Maple Sugaring

Sugar Import

About 125 years ago the Vermont Phoenix, a Brattleboro newspaper, published an article by local sugar maker John Gale concerning the annual gathering of maple sap during the early spring. The practice was learned from Indigenous peoples of the Northeast and adopted by European colonizers as soon as they arrived in North America. Maple sap was an Indigenous seasonal drink that had a sweet taste. Native Americans made maple sugar by collecting sap and placing heated stones in the sap until it boiled, thickened and hardened into chunks of maple sugar.

Solid natural sweeteners were easily stored and transported. In the 1700’s and early 1800’s maple sugar was much more popular than maple syrup. Cane sugar was another sweetener that became available in the 1700’s. It was an expensive import from the Caribbean slave islands so locally produced maple sugar was initially more popular in early Vermont.
In 1799 John Holbrook advertised the availability of Caribbean island cane sugar in his store at the bottom of Main Street. It had just arrived by flatboat from Holbrook’s trade with the slave islands in the West Indies. West Indies sugar was a luxury that few could easily afford. In the early 1800’s most people used maple sugar as a main sweetener.

By the 1850’s trade and transportation between New England and the West Indies improved to the point where the cost of cane sugar began to compete with maple sugar. Flatboat trade on the Connecticut River was joined by the arrival of freight trains and improved turnpike transportation. During the time leading up to the Civil War, using maple sugar over cane sugar was seen as a way to demonstrate opposition to slavery.

By the time John Gale was writing about the maple sugaring process in the 1890’s farmers were making maple sugar and maple syrup. In 1895 there were roughly 14,000 maple sugar producers in Vermont. 125 years ago they produced the equivalent of 2 million gallons of maple syrup in the form of sugar and syrup. According to Gale, a 40 gallon barrel of maple sap would make a gallon of syrup or eight pounds of sugar.

Over the past 125 years sugaring technology has certainly changed.  Wooden buckets have given way to plastic vacuum tubing and reverse osmosis machines.  Maple products sold to community neighbors has now expanded to marketing around the world.  However, Karen Robb is quick to point out that sugaring continues to be a very hands-on, family based operation for most Vermont maple syrup producers. 

Gale also wrote, “The sugar season comes at a time when the farmer could not profitably employ his time otherwise, and taken all in all the sugar industry is one of the most remunerative sources of income of the Green Mountain state.”

Since that time, Vermont’s average temperature has increased over two and a half degrees Fahrenheit.  According to CNBC, this has caused the sugaring season to contract by a week.  Improved technology has been employed to combat the shorter seasons.  125 years ago Gale wrote that sugaring began locally around March 10.  Now, with warmer temperatures coming earlier in the season, sugaring can begin mid-February. 

During Gale’s time about 50% of collected maple sap was made into sugar. A few years later, around 1900, Vermont began producing more maple syrup than maple sugar.  Cane sugar prices had dropped below maple sugar prices and consumers switched sweeteners.

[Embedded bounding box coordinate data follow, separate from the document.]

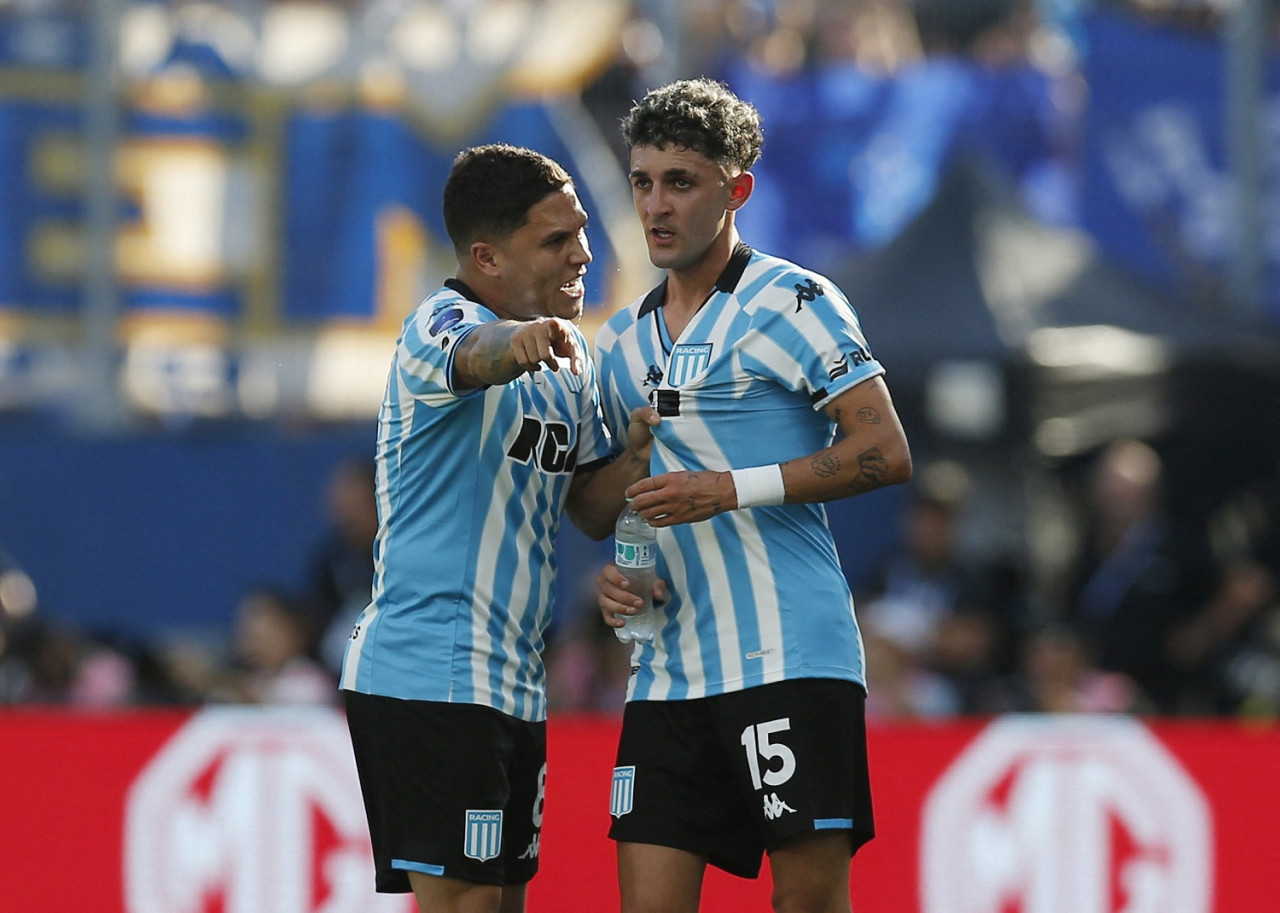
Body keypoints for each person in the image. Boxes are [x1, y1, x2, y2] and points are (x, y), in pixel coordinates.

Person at [593, 78, 913, 913]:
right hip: (665, 670)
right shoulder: (621, 341)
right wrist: (625, 572)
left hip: (789, 658)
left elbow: (885, 449)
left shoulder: (795, 301)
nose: (656, 206)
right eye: (643, 182)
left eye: (681, 182)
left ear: (737, 190)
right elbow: (605, 507)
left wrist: (729, 489)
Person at [339, 144, 655, 913]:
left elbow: (585, 507)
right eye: (555, 240)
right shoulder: (437, 323)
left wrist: (643, 447)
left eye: (580, 231)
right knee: (470, 901)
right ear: (485, 255)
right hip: (431, 667)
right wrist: (513, 344)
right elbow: (471, 354)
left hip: (513, 680)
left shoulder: (568, 362)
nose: (583, 252)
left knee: (500, 903)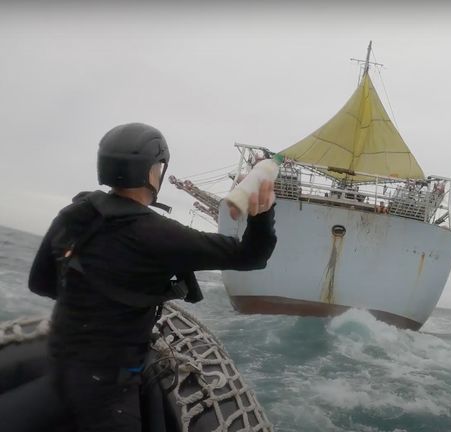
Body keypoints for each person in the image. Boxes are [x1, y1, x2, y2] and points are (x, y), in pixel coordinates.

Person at [27, 122, 277, 432]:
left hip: (59, 361)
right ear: (152, 172)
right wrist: (264, 212)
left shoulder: (73, 214)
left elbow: (40, 283)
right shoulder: (160, 235)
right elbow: (252, 256)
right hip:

Today 90% of the sap is made into maple syrup.  As some consumers move away from refined cane sugar there is more demand for natural products like maple syrup.

Compared with 1895, there are more than 10,000 less maple sugar producers in Vermont. Still, these producers made over 2 million gallons of maple syrup last year, roughly the same amount as farmers produced during Gale’s years.

Late last fall we interviewed Karen Robb of the Robb Farm in West Brattleboro.  The family has been farming at that location for over 110 years.  Mrs. Robb explained that the Robb Farm produces about 1000 gallons of maple syrup a year.  They also produce maple candy, maple cream and maple sugar; but the syrup is definitely the most popular item.

Mrs. Robb shared, “I love sugaring season.  It’s my favorite time of the year.  Family comes and visits and neighbors visit…it’s a lot of fun being in the sugarhouse. It’s a family operation.  Our youngest is five and the oldest is eighty three. A lot of visitors from all around make their way to us because we have a website.  We’ve had visitors from all over the world.  We also ship all over the world.  Between mail order and the internet we keep pretty busy. Recently we sent syrup to China.”

Over the past 125 years sugaring technology has certainly changed.  Wooden buckets have given way to plastic vacuum tubing and reverse osmosis machines.  Maple products sold to community neighbors has now expanded to marketing around the world.  However, Karen Robb is quick to point out that sugaring continues to be a very hands-on, family based operation for most Vermont maple syrup producers.  As you drive around the Vermont hills in the next month or so look for the evaporation steam coming out of sugarhouses and remember your neighbors are busy at work creating a product pretty unique to this region. We’d like to thank BAMS students Russell, Gwen and Skyler for helping with research for this article.